Posted in Countryside, Current Affairs, Hedgehogs, Uncategorized, Wildlife | Tagged , , | 8 Comments

Resist

If 2016 was a year where your natural order was turned upside down, where nothing is as it seemed, where people you respected turned out to be startlingly and disappointingly different, then read on.

If you weren’t much affected by the sea changes of 2016 or you thought it was actually a *really* good year and *really great* things will follow, then, stop reading now. Go for a walk or look at funny goat clips on You Tube. There’s nothing for you here.

So, first off, 2016 was the year the made me doubt the police, their powers, how they can take freedom so easily on the basis of nothing but someone else’s flaky word. Powerful, unjust and uncaring is a particularly toxic combination.

Then there was the realisation that in a referendum or an election for that matter, normal societal rules do not apply.

Unknown to most people until it was too late, it is apparently perfectly legal and acceptable to lie, manipulate, and present fake facts to the populace in order to achieve a desired result.

Perpetrators of misleading statements who “mis-speak” in the run-up to a referendum or election cannot be held legally accountable. So you can sue the garage that claimed you could fly your car to the moon but you can’t sue the party who made up a massive vote-catching lie and then said “Oh that thing on the bus.
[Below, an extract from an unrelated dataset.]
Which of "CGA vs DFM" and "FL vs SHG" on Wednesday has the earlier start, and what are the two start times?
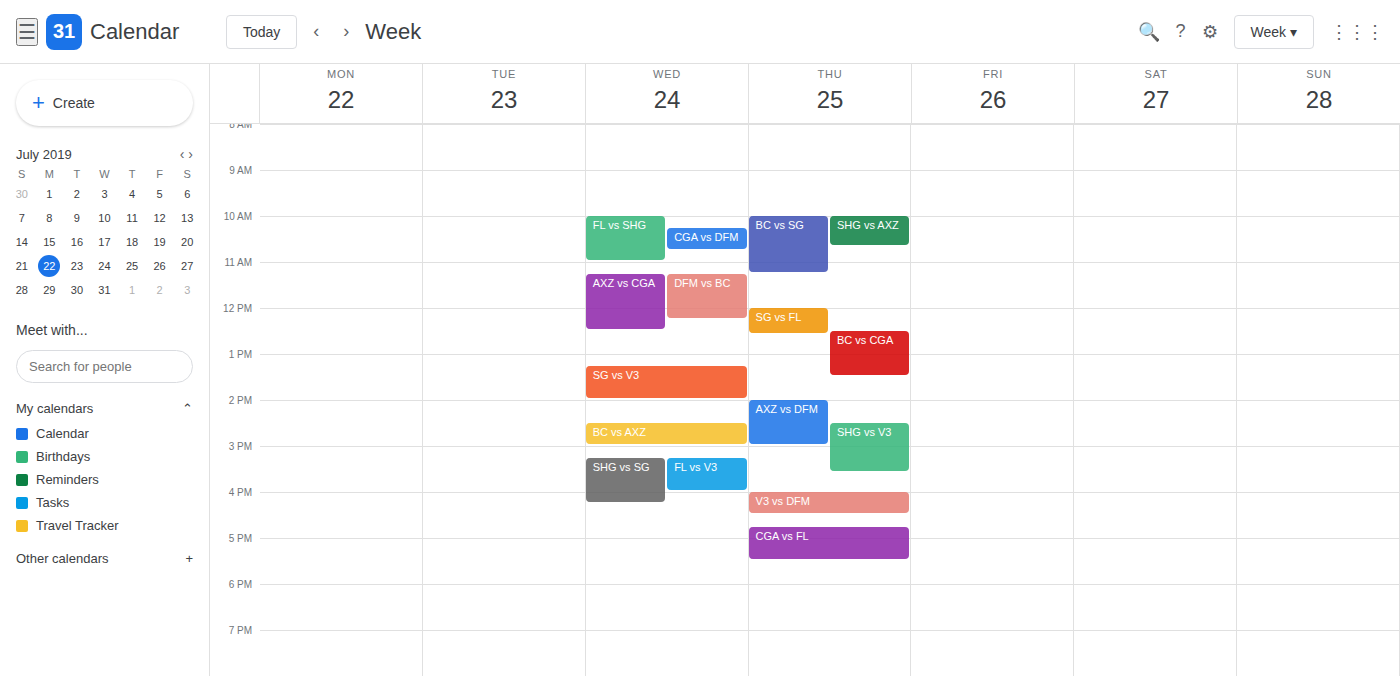
"FL vs SHG" 10:00; "CGA vs DFM" 10:15.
Well yes, that was probably wrong.”

It was the year I realised that a Prime Minister and his Government could completely cock up the organisation to a referendum so that that Joe Bloggs’ one vote could be the difference between ruining our economy by withdrawing from Europe, thus ignoring the wishes of almost 50% of the population.
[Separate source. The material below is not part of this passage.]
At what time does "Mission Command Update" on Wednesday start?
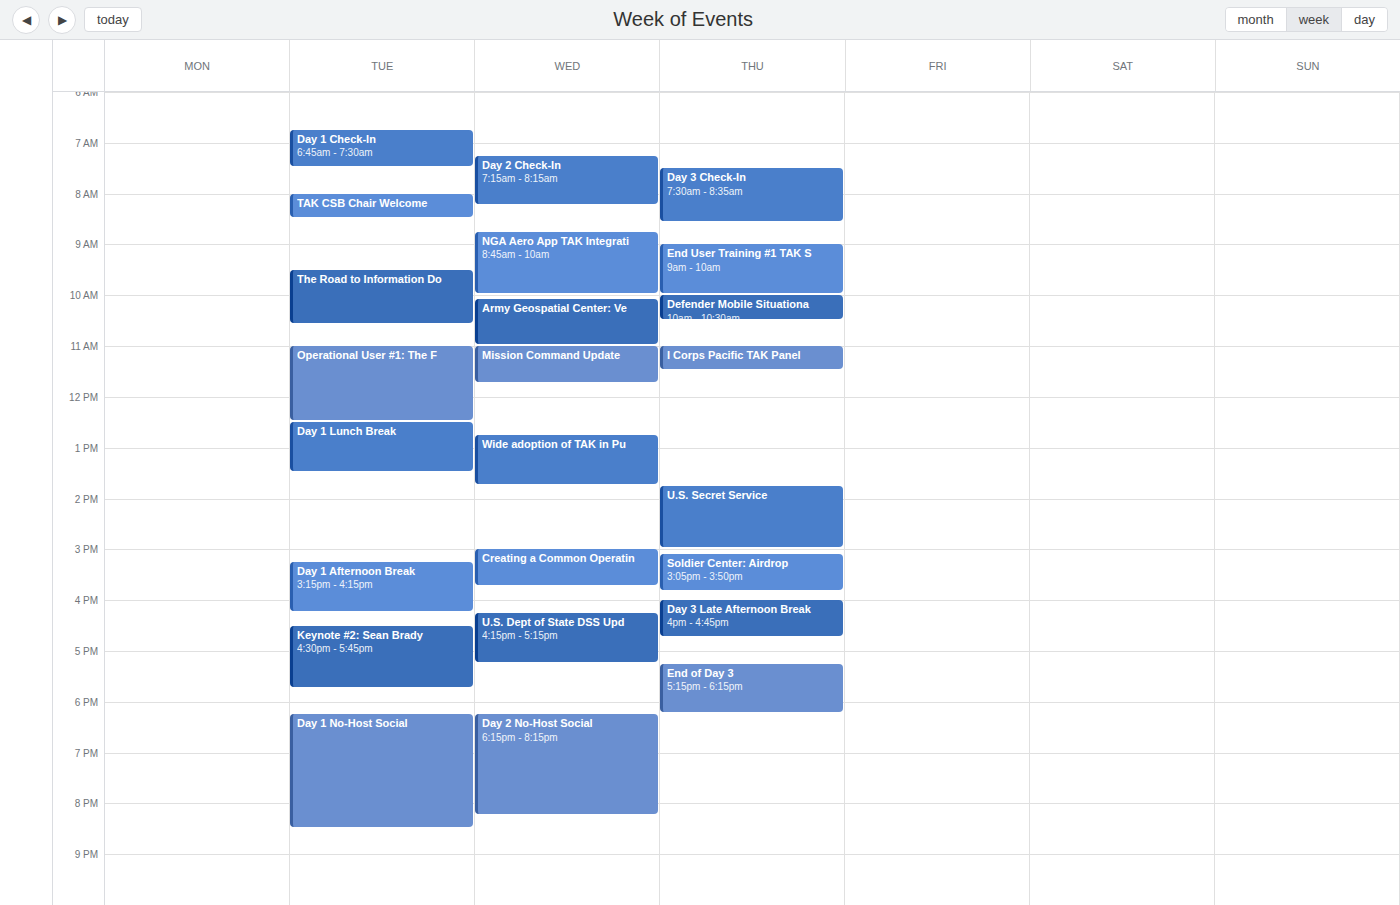
11:00 AM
It was the year I realised that America isn’t so great. I’d kind of got that impression by the way toddlers keep shoot their mums using the little toddler-friendly guns that mums keep in their handbags but the massive old-school racism that still exists in a modern free multi-cultural nation was a bit of a shocker.

It seems that a sizeable number of Americans who are just about intelligent enough to vote, have managed to hang on to ignorant, greedy, medieval, racist, sexist, small-minded attitudes that curtail freedoms.

It was the year I realised that Theresa May our unelected PM and Jeremy Hunt, the bad joke who is Health Secretary, will indeed allow the NHS and the wonderful doctors still in it, to go to hell. They ignore all the warnings and are watching the NHS break under a million strains. The warnings have grown over the past 2 – 3 years but were ignored.

All of the above did actually result in some people sinking into a funk of depression, of feeling de-stabilised and disenfranchised, of being isolated with their beliefs about equal rights, racial harmony, and the conviction that we are all neighbours on this precious planet that all nations need to care for. It seemed that kindness, caring for your fellow man was not the New Order.

I was one of the people for a while. It’s the first time in my life that I felt shell-shocked by current events. Friends and colleagues felt the same.

“We’ve sleepwalked into this,” one said.

“We didn’t realise. We should have done more.”

It’s true. But in my previous experience the political change has never been so brutal, so wrong, so based on what we now know were mass deceptions.

So, no more sleep walking.

RESIST

I’ve always been opinionated but not a particularly rabid activist apart from donations and small actions supporting causes dear to my heart.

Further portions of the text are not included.